July 9, 2015 | Posted in Tap Water | By

This is an excellent question. What we put in our bodies is extremely important, and the water we drink is no exception to this. Yet tap water, more often than not, is a subject of controversy and concern. From foul odors to bad taste and mineral deposits, it’s no challenge to be able to tell that there’s more than just dihydrogen monoxide coming out of our pipes. But how do you know exactly what else is in there? The best way to learn what’s in tap water is to understand the processing it goes through on the way from nature to your tap.

Covering the water treatment process, the video above offers a good visual introduction to what most tap water goes through before it reaches people’s homes. Read on to learn this process in a bit more detail and really start to get to know what’s in your water!

Initial Screening

In Texas, most drinking water comes from various aquifers as ground water. This along with river water are the two most common places we get our drinking water from and, in both cases, the water undergoes a strictly regulated cleaning process before it makes its way into the tap pipes.

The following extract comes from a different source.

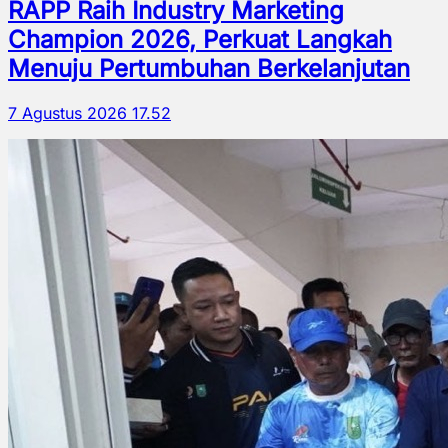
RAPP Raih Industry Marketing
Champion 2026, Perkuat Langkah
Menuju Pertumbuhan Berkelanjutan
7 Agustus 2026 17.52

In the first step in this process, illustrated in the animation above, the raw river or ground water passes through a series of screens made of metal bars. these collect large organic matter like plants and animals as well as any trash in the water. The video above illustrates how these series of screens are designed.

Flocculation

In the next step (mentioned at 0:45 in the introductory video), certain chemicals called flocculates are added to the water to allow suspended dirt particles to settle out. This chemistry along with a rapid spinning movement causes almost all of the murkiness in the water to settle to the bottom, while the now clear water moves on to the next step. Check out the above video for an in-depth look at this chemical process.

Disinfection

The water is now clean, but it may still harbor dangerous bacteria or viruses. While several disinfection methods such as boiling have been used in the past, these days chlorination has proven to be the most efficient and cost-effective means of neutralizing harmful pathogens. As a result, nearly every public water system in the U.S. uses chlorine as the exclusive disinfectant.

If you’ve been keeping up with this blog, however, then you’d know that chlorination is not all good. As it neutralizes bacteria, it produces chemical by-products that have been shown to be surprisingly dangerous in recent years, and even skin contact with these chemicals can be harmful. You can rad about this in our previous blog post.

So, as you can see, no matter where it started from, water undergoes some pretty in-depth processing before it gets to your tap. But this processing isn’t perfec. Several minerals, like those that make water “hard” slip by, and many of the added chemicals may do almost as much harm as they do good.

Keep these things in mind as you decide which home filtration or water softening systems you might need for your own home; sometimes spending a little extra to add one last layer of water screening of your own can make all the difference.